Atom Squad was an American science-fiction TV series that was broadcast live five times a week by the NBC network (out of their Philadelphia studios), Monday July 6, 1953, to January 22, 1954, running Monday through Friday, 5:00 to 5:15 pm EST. Each episode was only 15 minutes long, with a total of 142 black and white episodes.

Synopsis
The Atom Squad is a secret government agency that dealt with Cold War threats to US security involving radiation and nuclear weapons. The Atom Squad scientists, Steve Elliot and Dave Fielding, were respectively played by Robert Courtleigh and Bob Hastings, their chief by Bram Nossem.

The Atom Squad's secret New York City headquarters laboratory looked very much like Captain Video's secret mountain headquarters control room.
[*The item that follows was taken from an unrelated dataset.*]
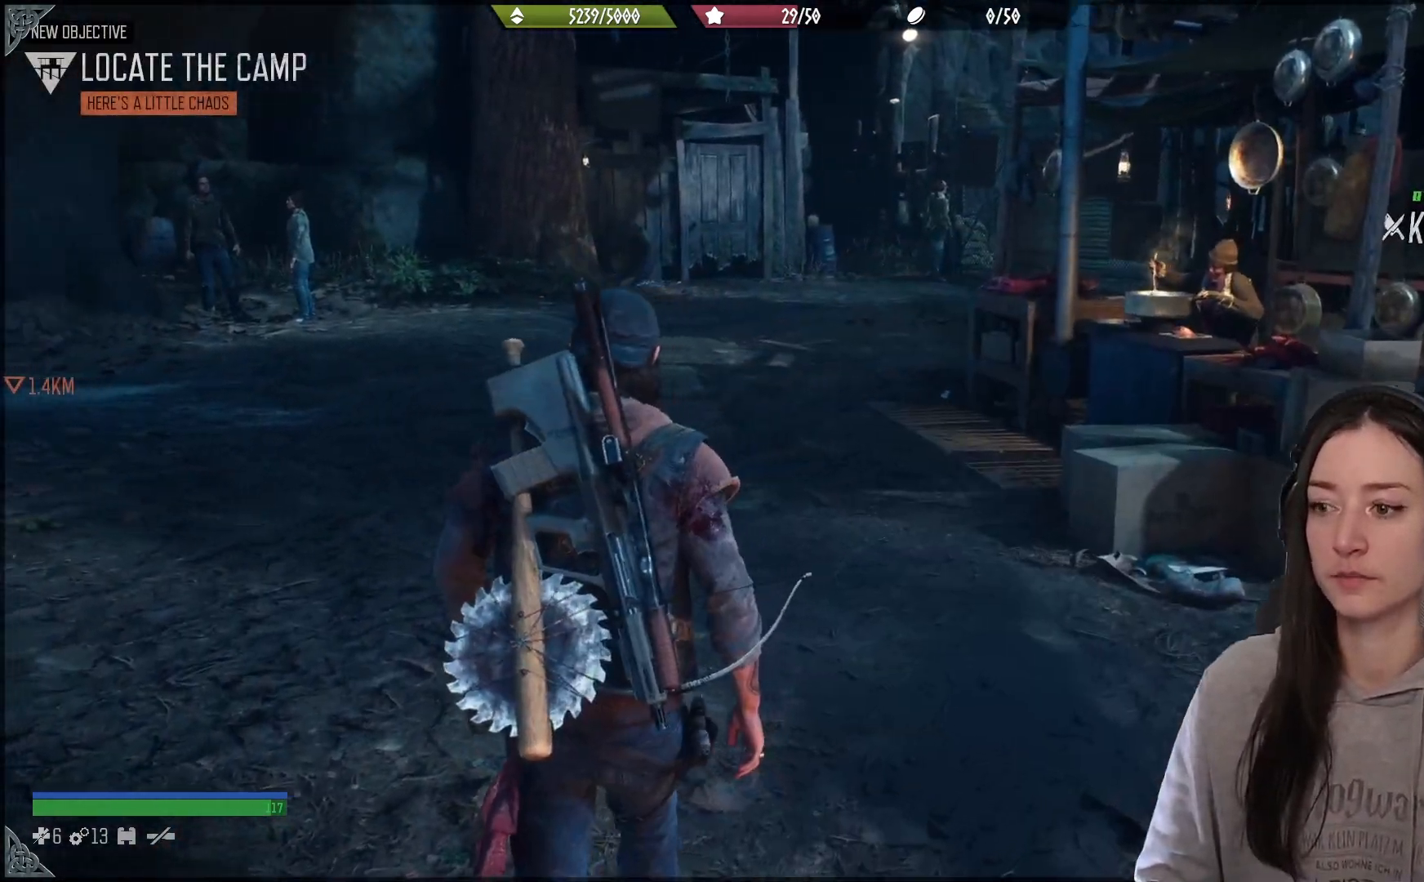
{"buttons": [], "left_stick": "up", "right_stick": "center", "events": [[183, "L3", "down"], [267, "L3", "up"], [267, "left_stick", "up"], [333, "right_stick", "down"], [400, "right_stick", "center"]]}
The program's opening sequence showed a man in a "radiation suit" lumbering very slowly toward the camera.

Production notes
Storylines were usually completed in five, or sometimes 10 broadcasts. Paul Monash was the chief writer for the series and possibly its creator. The foes of the Atom Squad were usually mad scientists and evil Communist spies and saboteurs. However, the Squad ran into aliens from outer space in at least three different storylines.

Atom Squad originated from the studios of WPTZ in Philadelphia. The director was Joe Behar, and producers were Larry White and later Adrian Samish.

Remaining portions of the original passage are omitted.